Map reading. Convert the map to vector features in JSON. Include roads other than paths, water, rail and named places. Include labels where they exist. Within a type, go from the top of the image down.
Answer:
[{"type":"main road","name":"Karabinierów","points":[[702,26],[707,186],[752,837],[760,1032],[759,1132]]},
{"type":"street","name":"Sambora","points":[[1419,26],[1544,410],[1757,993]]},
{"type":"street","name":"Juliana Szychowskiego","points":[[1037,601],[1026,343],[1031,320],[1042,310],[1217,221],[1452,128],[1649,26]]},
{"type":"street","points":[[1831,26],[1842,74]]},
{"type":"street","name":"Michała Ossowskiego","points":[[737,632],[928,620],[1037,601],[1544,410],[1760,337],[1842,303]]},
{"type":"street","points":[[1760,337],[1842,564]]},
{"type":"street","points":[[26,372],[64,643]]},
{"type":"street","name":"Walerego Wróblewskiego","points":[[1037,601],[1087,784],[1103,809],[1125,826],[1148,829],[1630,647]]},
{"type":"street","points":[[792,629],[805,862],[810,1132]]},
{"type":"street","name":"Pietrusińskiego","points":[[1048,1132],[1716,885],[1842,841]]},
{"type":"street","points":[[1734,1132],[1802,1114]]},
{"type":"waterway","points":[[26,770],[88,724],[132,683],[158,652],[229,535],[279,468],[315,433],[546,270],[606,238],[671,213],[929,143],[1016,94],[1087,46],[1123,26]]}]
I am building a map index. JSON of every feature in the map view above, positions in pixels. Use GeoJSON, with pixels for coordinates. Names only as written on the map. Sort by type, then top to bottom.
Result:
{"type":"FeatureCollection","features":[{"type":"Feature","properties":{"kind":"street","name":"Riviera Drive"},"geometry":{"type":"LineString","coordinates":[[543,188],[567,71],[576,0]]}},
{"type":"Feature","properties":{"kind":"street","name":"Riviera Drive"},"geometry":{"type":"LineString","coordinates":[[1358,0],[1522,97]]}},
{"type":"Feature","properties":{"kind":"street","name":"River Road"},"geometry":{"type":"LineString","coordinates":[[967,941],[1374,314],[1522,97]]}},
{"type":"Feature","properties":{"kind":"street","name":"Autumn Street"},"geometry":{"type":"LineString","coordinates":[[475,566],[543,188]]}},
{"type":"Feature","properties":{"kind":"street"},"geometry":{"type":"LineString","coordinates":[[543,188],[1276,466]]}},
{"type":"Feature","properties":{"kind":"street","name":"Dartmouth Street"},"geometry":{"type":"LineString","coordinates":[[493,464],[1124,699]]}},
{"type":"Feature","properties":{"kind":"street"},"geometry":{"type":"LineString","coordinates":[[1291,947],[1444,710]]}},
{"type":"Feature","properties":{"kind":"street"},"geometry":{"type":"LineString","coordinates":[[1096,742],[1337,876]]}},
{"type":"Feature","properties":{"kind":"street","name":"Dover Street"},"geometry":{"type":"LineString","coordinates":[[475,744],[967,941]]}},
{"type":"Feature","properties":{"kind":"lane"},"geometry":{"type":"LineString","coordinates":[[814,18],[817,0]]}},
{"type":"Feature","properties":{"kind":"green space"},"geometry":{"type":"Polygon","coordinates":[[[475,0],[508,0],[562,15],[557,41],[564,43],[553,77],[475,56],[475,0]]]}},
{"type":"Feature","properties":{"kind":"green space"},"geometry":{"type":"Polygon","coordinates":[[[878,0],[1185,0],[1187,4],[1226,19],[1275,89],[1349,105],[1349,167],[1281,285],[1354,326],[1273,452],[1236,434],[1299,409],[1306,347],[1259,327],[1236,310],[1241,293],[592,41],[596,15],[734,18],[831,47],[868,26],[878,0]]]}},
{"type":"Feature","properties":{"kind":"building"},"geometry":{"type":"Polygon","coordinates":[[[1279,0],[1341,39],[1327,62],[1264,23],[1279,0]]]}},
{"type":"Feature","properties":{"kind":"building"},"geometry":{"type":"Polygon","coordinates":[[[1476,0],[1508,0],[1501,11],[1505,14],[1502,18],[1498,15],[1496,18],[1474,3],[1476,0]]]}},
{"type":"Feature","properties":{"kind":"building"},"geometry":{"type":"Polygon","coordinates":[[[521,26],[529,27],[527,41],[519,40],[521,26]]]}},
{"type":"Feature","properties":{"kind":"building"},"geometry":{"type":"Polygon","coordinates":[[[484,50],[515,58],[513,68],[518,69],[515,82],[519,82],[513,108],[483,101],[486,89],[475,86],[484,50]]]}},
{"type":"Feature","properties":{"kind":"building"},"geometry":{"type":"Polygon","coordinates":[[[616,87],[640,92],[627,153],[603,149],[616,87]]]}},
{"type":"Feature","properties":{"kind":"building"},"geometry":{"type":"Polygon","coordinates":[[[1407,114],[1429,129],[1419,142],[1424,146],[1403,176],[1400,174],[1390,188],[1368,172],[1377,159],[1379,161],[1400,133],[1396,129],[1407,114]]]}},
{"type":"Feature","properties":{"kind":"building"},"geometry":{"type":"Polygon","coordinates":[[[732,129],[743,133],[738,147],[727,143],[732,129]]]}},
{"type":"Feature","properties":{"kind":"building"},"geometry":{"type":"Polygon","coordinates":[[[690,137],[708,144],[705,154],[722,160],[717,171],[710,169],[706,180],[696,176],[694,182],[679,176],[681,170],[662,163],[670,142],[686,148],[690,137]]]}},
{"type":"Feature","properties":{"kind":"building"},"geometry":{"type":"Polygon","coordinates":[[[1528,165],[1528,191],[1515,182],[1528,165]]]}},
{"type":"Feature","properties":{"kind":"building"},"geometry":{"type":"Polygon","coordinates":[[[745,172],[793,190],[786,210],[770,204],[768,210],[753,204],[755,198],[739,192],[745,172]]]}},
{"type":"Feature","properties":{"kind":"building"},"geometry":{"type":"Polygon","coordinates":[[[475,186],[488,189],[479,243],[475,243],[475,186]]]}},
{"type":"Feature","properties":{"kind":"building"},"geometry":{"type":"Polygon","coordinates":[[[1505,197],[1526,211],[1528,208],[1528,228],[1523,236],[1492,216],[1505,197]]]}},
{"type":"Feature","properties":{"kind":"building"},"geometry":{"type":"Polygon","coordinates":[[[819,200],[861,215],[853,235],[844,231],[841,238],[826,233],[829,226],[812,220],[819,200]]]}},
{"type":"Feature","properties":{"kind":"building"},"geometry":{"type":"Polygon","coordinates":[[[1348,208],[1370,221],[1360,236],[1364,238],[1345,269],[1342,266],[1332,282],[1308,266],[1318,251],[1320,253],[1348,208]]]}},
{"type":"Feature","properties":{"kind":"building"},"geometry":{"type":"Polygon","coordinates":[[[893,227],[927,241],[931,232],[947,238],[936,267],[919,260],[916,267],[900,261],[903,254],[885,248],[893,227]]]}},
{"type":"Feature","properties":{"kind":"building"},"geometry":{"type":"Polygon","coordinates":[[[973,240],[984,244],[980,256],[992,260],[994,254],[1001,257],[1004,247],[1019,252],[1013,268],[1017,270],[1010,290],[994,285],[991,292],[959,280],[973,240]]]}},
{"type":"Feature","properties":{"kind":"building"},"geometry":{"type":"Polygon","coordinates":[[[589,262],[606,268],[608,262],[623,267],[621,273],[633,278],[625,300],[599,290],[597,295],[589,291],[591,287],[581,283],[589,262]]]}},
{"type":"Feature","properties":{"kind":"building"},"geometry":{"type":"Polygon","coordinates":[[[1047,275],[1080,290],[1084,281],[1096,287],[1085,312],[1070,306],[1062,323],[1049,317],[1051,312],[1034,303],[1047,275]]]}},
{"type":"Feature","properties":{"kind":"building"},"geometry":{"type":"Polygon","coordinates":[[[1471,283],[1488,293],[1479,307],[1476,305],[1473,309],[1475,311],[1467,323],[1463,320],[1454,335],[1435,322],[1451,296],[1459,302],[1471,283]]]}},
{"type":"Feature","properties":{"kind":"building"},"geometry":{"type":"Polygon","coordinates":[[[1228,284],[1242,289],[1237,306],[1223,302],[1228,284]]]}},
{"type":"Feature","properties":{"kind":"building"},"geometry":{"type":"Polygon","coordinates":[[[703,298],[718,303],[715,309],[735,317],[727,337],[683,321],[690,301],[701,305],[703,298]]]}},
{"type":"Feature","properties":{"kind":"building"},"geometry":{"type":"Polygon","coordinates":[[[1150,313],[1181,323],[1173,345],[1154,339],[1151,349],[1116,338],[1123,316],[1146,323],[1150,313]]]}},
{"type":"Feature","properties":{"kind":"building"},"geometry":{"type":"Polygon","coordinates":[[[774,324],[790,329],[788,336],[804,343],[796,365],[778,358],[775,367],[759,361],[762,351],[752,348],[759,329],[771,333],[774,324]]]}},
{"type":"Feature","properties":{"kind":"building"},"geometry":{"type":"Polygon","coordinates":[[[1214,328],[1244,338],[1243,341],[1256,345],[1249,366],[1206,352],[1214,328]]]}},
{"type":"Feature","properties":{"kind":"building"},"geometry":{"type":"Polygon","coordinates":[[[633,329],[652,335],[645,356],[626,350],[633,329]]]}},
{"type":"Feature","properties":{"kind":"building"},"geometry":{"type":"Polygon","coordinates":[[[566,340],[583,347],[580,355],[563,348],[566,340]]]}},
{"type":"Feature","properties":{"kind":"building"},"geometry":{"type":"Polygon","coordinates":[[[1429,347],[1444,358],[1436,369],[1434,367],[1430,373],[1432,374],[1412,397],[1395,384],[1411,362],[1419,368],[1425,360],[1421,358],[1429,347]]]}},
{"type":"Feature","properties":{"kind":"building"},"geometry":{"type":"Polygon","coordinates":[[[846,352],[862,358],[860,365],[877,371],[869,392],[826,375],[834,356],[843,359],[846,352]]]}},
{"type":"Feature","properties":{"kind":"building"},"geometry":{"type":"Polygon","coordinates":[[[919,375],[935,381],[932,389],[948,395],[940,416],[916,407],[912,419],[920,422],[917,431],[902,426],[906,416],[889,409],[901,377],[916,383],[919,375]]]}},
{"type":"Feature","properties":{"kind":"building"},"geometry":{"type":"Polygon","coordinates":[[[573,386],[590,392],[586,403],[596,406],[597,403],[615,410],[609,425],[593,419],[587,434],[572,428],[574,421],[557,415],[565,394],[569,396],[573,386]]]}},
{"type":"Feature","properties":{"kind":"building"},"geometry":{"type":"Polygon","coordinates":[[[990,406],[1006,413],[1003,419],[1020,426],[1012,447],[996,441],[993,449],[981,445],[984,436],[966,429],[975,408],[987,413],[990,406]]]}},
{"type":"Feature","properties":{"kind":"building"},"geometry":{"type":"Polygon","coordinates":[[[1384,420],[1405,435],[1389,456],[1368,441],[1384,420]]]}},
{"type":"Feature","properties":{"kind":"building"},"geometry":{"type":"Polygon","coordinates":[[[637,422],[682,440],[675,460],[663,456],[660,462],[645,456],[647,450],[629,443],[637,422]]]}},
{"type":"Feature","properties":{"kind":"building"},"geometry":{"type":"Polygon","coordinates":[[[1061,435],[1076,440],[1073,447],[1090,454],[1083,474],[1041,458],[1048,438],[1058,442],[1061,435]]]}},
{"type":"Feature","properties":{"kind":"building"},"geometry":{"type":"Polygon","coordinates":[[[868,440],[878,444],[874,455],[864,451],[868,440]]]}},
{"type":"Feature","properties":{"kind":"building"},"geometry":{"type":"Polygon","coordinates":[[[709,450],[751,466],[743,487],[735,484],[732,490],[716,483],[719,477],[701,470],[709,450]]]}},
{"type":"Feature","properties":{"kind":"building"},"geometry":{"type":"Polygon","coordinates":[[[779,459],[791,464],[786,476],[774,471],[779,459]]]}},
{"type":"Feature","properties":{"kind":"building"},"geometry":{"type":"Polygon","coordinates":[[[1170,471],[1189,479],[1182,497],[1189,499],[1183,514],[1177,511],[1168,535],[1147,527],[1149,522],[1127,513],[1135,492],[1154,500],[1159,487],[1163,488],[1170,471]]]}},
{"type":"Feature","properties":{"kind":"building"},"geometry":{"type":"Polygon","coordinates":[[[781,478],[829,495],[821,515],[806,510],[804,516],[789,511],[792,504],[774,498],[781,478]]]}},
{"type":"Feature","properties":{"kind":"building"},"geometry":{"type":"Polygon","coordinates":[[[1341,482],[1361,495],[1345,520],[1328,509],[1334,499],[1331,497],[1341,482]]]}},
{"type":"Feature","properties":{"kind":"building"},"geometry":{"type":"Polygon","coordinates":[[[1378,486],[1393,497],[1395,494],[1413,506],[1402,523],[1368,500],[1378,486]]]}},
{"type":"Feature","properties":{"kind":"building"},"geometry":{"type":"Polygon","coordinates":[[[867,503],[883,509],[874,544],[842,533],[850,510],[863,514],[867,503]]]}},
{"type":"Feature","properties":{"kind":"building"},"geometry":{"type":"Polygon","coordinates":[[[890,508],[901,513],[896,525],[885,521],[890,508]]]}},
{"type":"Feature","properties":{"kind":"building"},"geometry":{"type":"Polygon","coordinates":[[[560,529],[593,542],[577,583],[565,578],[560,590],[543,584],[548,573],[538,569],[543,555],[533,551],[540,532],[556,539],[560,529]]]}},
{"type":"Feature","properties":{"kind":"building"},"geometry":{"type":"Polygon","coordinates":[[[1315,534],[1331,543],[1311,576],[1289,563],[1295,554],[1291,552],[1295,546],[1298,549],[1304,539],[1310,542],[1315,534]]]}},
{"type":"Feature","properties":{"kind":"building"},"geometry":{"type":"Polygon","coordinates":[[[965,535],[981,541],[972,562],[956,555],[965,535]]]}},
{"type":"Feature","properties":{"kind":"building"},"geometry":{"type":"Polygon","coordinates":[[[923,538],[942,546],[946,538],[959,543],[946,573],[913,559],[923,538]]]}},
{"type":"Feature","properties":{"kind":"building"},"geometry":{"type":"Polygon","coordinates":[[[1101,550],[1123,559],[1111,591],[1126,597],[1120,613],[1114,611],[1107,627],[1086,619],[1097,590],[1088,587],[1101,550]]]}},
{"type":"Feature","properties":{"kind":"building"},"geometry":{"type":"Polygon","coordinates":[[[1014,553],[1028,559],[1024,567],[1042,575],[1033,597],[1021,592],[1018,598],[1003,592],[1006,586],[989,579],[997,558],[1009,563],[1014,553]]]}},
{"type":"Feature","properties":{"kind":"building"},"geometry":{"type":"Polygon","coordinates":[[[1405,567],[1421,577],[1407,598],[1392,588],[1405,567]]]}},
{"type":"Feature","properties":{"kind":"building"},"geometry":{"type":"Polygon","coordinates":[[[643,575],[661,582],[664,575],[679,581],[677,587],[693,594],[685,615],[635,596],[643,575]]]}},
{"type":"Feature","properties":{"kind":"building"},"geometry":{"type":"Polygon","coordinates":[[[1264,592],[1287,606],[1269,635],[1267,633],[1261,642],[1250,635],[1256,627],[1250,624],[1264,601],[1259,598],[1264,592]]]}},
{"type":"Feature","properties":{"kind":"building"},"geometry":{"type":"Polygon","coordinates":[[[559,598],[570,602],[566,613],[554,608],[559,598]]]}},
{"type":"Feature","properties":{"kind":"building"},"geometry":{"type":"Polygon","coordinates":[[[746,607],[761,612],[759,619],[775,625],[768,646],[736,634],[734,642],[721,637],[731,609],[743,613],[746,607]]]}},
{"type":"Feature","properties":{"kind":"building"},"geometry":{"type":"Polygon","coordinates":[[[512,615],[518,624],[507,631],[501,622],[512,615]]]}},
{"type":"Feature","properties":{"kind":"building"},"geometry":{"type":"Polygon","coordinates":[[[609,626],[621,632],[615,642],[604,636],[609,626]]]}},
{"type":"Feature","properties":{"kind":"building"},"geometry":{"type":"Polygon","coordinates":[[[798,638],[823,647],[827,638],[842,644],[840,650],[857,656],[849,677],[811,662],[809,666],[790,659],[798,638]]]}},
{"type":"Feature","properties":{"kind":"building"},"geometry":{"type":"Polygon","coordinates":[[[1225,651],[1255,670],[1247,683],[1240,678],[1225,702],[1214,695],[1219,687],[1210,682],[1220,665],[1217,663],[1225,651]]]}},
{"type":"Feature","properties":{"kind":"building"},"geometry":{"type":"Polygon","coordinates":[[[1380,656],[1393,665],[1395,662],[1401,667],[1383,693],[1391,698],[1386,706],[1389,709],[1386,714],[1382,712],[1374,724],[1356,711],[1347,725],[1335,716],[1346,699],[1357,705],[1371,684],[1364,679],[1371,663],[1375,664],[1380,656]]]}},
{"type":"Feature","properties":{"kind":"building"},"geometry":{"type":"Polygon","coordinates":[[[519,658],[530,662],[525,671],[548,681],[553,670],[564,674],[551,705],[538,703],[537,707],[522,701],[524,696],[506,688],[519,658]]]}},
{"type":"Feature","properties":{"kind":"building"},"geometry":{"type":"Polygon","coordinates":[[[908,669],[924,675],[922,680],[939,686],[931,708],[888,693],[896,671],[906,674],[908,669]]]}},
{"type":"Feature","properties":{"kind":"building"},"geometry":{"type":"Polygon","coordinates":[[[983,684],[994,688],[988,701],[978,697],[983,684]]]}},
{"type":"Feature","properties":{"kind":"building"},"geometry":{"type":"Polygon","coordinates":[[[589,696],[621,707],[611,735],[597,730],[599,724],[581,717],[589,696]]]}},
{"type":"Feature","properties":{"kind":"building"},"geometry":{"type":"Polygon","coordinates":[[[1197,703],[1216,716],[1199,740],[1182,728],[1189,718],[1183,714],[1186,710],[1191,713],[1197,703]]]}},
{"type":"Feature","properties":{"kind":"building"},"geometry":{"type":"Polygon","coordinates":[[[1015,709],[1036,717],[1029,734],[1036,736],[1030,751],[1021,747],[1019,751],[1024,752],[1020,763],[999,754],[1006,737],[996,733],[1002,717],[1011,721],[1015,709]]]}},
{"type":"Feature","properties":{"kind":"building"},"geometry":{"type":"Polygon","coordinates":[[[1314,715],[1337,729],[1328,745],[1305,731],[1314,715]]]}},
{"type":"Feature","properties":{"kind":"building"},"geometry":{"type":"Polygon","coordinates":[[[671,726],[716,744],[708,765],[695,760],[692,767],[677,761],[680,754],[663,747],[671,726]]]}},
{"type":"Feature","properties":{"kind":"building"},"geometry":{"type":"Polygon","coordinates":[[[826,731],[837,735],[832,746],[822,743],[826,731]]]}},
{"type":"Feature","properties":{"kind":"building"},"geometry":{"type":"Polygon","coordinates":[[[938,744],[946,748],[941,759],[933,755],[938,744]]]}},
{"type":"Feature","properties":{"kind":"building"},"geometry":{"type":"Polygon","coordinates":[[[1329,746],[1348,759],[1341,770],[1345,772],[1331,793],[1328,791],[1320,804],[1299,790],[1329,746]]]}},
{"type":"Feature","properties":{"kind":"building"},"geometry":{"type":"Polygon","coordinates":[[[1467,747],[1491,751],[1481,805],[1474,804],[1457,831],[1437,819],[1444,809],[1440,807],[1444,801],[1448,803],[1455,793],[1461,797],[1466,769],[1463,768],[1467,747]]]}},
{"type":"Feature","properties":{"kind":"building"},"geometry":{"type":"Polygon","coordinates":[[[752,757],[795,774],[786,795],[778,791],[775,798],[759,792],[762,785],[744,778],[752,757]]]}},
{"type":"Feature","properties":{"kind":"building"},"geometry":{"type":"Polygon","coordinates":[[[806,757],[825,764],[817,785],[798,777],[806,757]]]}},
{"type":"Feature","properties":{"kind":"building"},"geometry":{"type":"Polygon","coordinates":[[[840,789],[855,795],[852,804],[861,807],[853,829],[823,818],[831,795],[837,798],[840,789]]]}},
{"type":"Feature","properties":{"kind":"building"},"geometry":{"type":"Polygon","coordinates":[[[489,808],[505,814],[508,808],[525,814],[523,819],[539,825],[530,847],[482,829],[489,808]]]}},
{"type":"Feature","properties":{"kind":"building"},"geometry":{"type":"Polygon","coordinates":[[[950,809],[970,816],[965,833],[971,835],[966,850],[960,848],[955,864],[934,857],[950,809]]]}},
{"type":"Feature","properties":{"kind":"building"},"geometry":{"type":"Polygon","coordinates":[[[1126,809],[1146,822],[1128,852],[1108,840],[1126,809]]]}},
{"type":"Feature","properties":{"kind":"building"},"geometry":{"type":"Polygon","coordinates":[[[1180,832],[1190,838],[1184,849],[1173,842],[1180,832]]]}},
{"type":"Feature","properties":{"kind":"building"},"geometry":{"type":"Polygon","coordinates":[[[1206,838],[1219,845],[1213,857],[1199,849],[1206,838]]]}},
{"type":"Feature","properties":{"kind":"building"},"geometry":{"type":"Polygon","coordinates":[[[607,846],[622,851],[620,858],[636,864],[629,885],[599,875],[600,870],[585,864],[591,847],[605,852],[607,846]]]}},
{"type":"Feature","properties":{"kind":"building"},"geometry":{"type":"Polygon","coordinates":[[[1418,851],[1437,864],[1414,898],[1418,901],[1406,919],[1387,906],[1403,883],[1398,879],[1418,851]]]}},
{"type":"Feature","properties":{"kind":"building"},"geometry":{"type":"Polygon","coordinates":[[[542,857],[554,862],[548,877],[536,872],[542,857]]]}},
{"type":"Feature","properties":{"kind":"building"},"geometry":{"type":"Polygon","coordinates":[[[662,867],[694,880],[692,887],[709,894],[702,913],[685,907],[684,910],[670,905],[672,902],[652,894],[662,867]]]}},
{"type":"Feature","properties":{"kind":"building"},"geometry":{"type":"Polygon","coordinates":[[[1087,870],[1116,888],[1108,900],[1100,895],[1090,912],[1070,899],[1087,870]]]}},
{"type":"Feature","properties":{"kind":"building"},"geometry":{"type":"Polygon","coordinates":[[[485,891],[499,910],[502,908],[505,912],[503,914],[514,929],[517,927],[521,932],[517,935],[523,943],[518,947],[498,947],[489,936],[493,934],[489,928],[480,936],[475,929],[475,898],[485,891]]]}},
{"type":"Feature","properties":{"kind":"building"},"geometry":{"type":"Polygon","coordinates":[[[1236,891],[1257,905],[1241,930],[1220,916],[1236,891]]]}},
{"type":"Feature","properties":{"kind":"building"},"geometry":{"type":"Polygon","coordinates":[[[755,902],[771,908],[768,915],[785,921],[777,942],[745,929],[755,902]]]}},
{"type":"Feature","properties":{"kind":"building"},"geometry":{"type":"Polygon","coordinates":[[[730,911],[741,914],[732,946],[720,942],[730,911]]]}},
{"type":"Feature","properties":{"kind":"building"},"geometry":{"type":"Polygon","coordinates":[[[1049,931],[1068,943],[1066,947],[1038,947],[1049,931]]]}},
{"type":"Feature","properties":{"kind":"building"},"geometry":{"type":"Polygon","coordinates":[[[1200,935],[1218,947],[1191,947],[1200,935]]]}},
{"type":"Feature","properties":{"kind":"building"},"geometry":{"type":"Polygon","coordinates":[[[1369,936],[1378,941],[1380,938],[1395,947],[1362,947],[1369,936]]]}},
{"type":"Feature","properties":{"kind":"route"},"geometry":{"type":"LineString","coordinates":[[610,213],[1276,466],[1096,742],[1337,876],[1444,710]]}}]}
◇ ◇ ◇ ◇ ◇
# Work request:
In the entries above, some lines may contain the string "Drive"; report how many, without additional comment.

# Answer for the task:
2